Your instructions :: Every entry that follows should be reproduced exactly.

Provided information ::
————————

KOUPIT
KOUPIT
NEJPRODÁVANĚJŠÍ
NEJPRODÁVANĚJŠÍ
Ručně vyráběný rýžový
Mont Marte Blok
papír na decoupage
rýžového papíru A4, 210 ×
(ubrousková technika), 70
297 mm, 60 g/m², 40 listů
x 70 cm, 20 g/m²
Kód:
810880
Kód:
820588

————————

Finished exercise ::
KOUPIT
KOUPIT
NEJPRODÁVANĚJŠÍ
NEJPRODÁVANĚJŠÍ
Ručně vyráběný rýžový
Mont Marte Blok
papír na decoupage
rýžového papíru A4, 210 ×
(ubrousková technika), 70
297 mm, 60 g/m², 40 listů
x 70 cm, 20 g/m²
Kód:
810880
Kód:
820588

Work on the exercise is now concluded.